System.out.println("Hello World");
Then it gives an error saying "; expected" I am lost to the point that I want to give up on this . Java seems to work fine in Eclipse and Netbeans but in the Mac Terminal it keeps giving this problem
I even tried this
String s = "Hello World";
System.out.println(s);
But it gives "illegal character" error on the String s line . HOW IS " \" " AN ILLEGAL CHARACTER!
This problem has started arising since the time I updated to Mavericks
My specifications:
JAVA VERSION
{
java version "1.7.0_25"
Java(TM) SE Runtime Environment (build 1.7.0_25-b15)
Java HotSpot(TM) 64-Bit Server VM (build 23.25-b01, mixed mode)
}
Running from TERMINAL on OSX MAVERICKS
Upvotes: 2
Views: 1032
Reputation: 1
I am new to Java and had the exact same issue, but I managed to figure it out.

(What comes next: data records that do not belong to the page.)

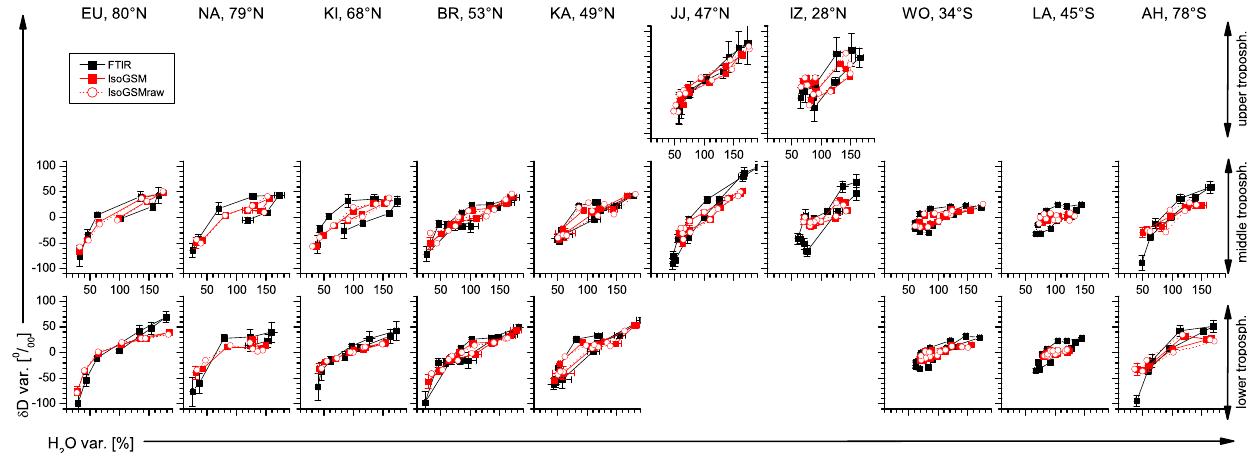
Fig. 16. Same as right graph of panel (b) of Fig. 15, but for lower, middle, and upper troposphere of all ten sites contributing to MUSICA.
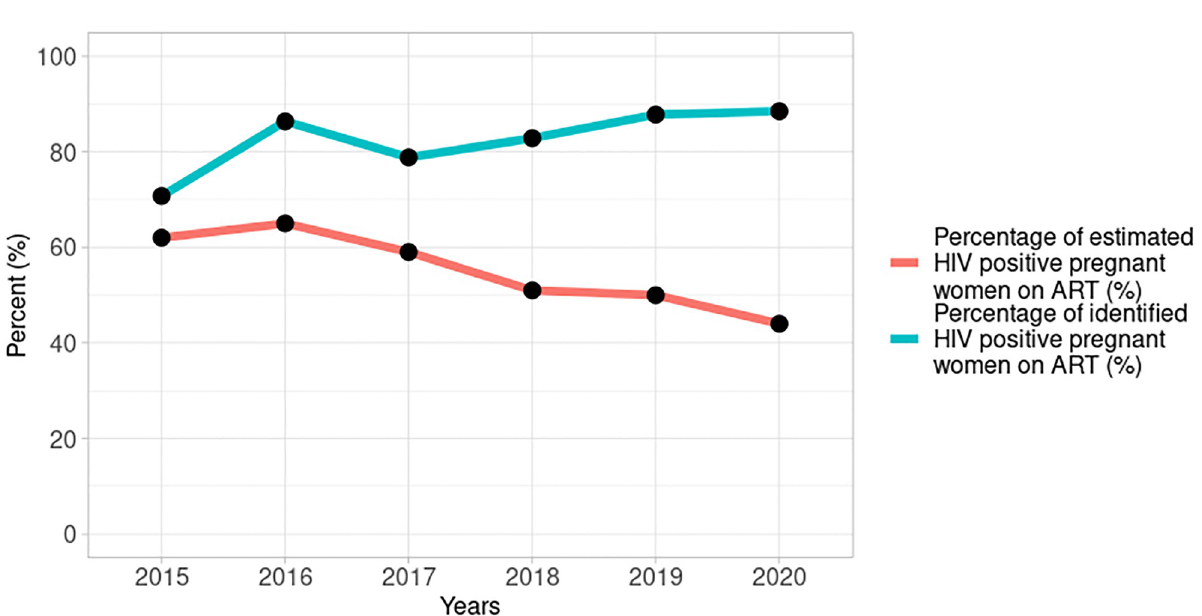
PLOS Global PublicHealth | https://doi.org/10.1371/journal.pgph.0001749 April 4,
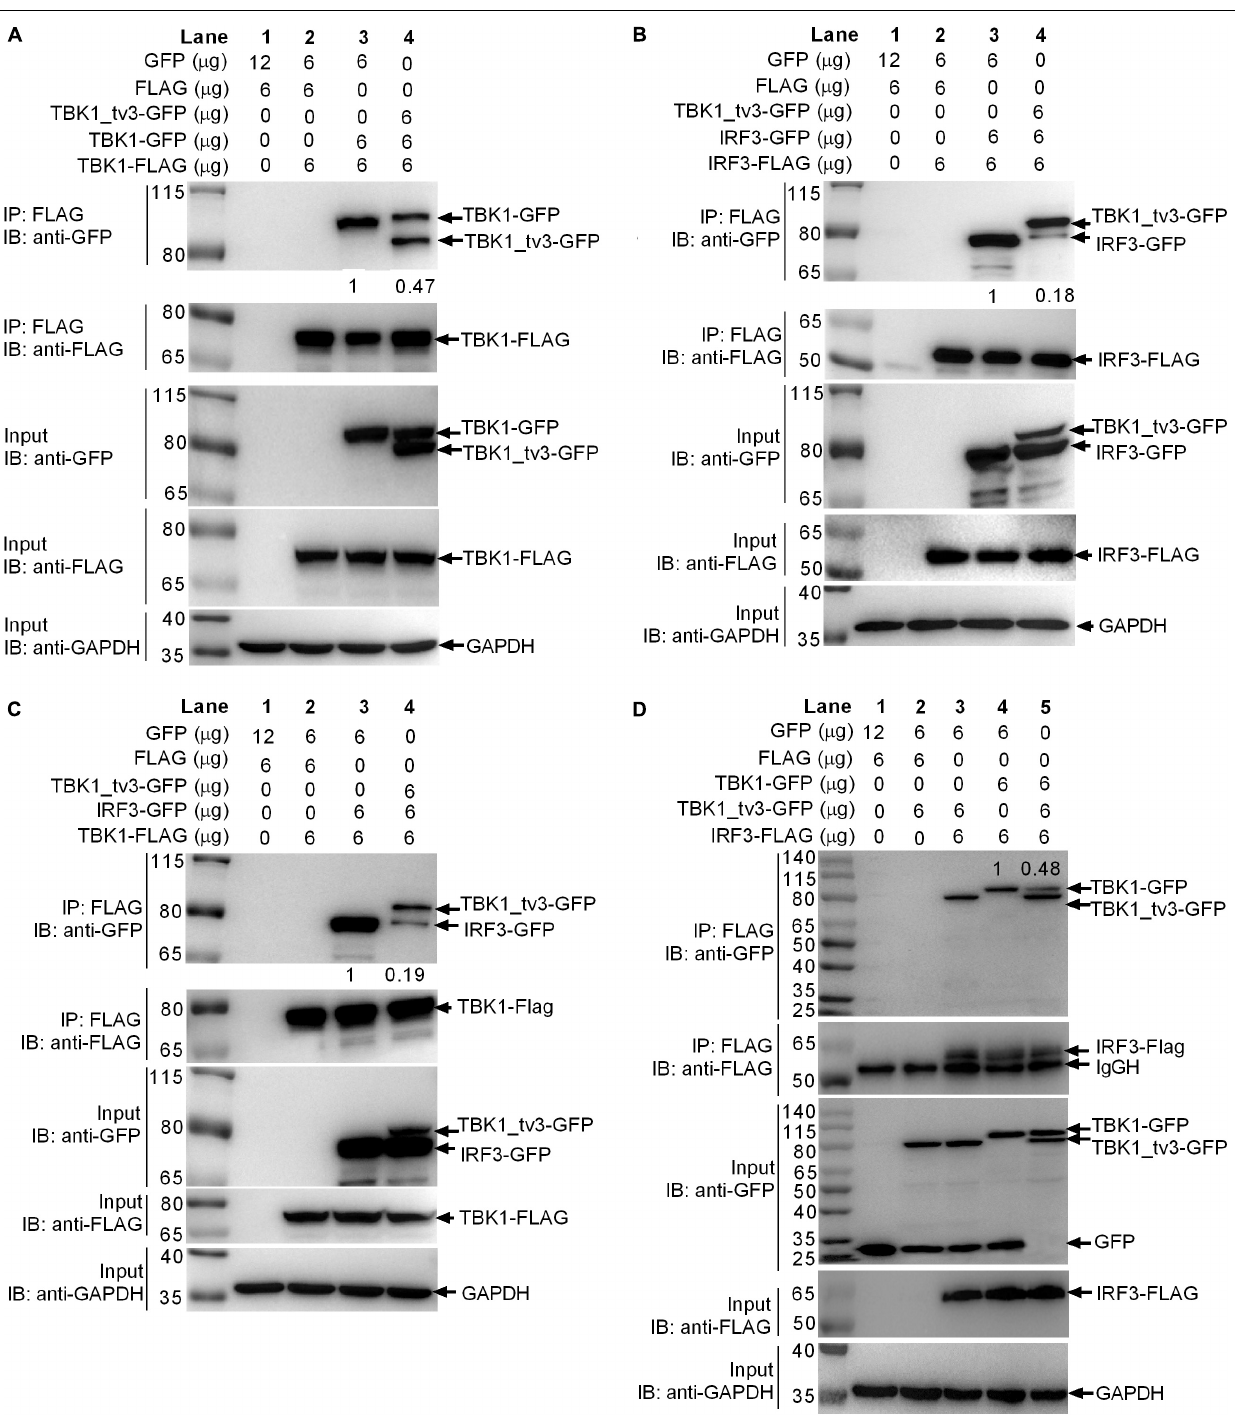
Frontiers in Immunology |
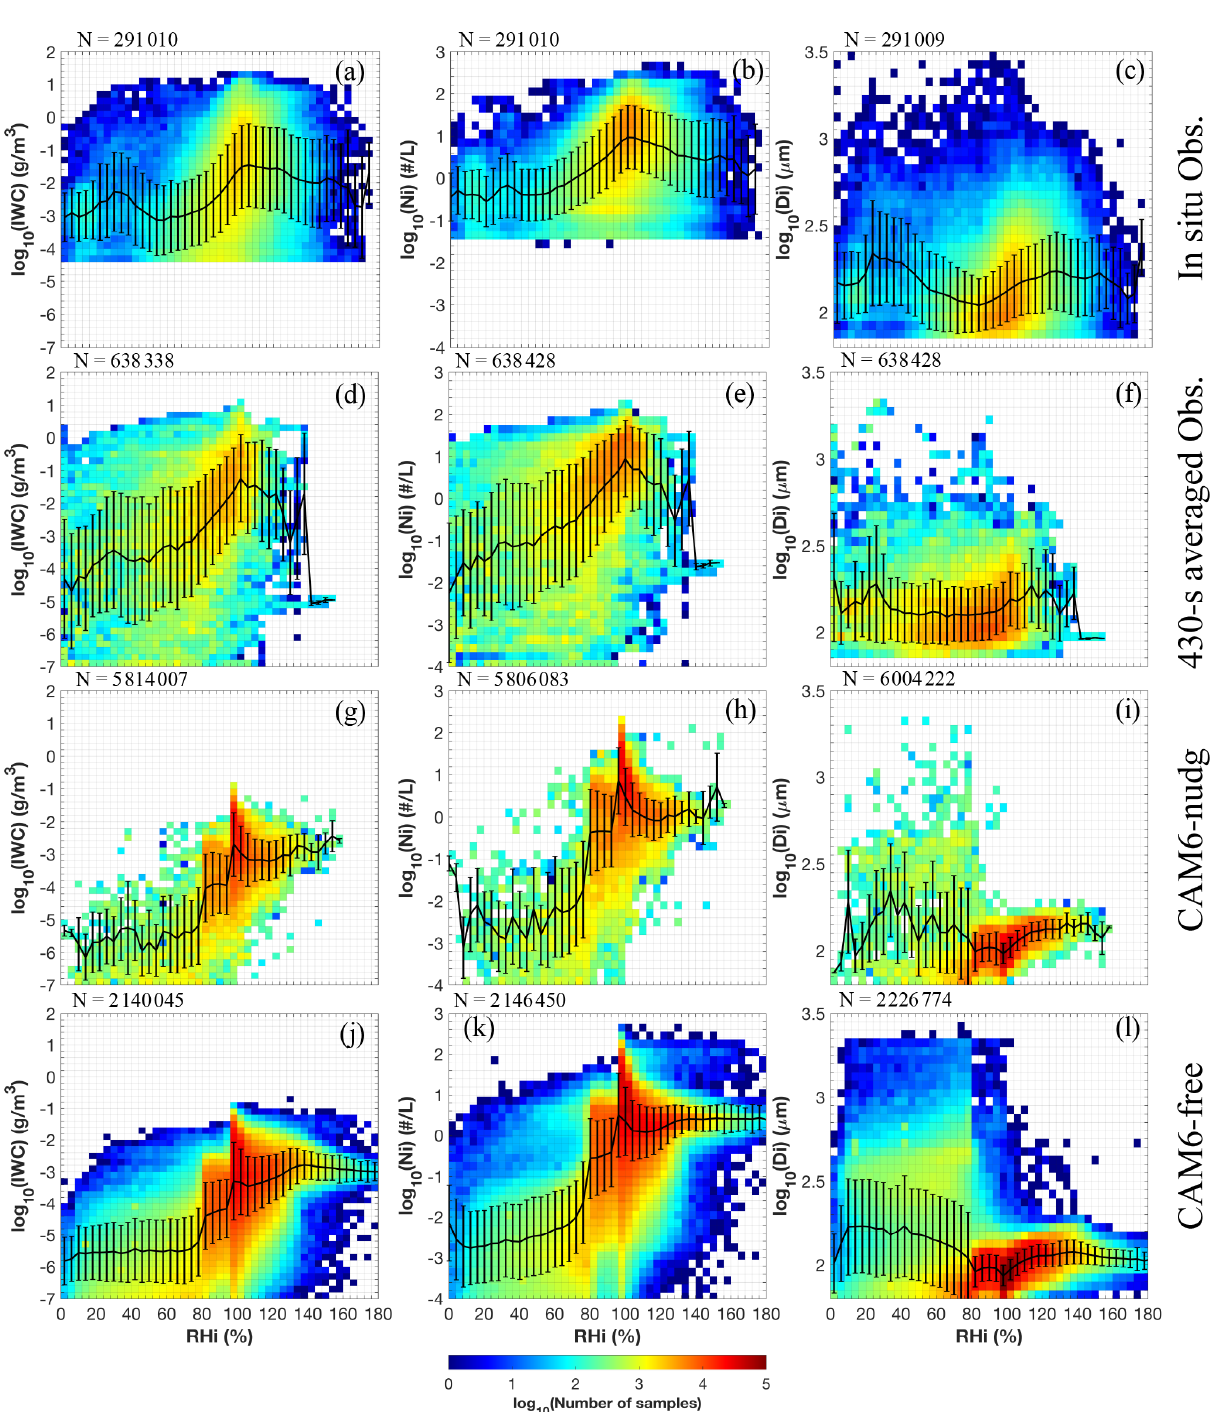
Figure 13. Correlations between RHi and in-cloud IWC, N i and D i (columns 1–3, respectively), compared among (a–c) in situ 1Hz obser- vations, (d–f) 430s averaged observations, (g–i) CAM6-nudg and (j–l) CAM6-free data. Black lines and whiskers denote geometric means and standard deviations,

I am following a code example in the text book and although it looked identical it would fail at compile. When I downloaded and copied/pasted the code sample from the publisher into my Example.java file in Text editor it would compile fine, so obviously it was something with my code. When I did an undo and went back to my code it failed again. My code is:
/*
This is a simple Java program.
Call this file Example.java.
*/
class Example {
// A Java program begins with a call to main().
public static void main(String args[]) {
System.out.println("Java drives the Web.");
}
}
I installed a different text editor - TextWrangler, set the format to Java at the bottom of the screen, re-wrote the code and it worked fine. I found the quotes in Textedit were slanted and in TextWrangler they were straight.
I don't know enough about it - maybe i had to set the unicode different in textedit or something, but I'm using textWrangler now anyway because it's easier to read the code because it highlights by colour.
Hope it helps.
Upvotes: 0
Reputation: 926
I believe it has something to do with your code editor. If you use a simple text editor rather than a code editor, your quote characters might be replaced with similar looking unicode characters that will make your code uncompilable.
Solution: make sure you use an established code editor.
EDIT: As you can see here, the "illegal character" error will pop up when you use an invalid Unicode character in the code.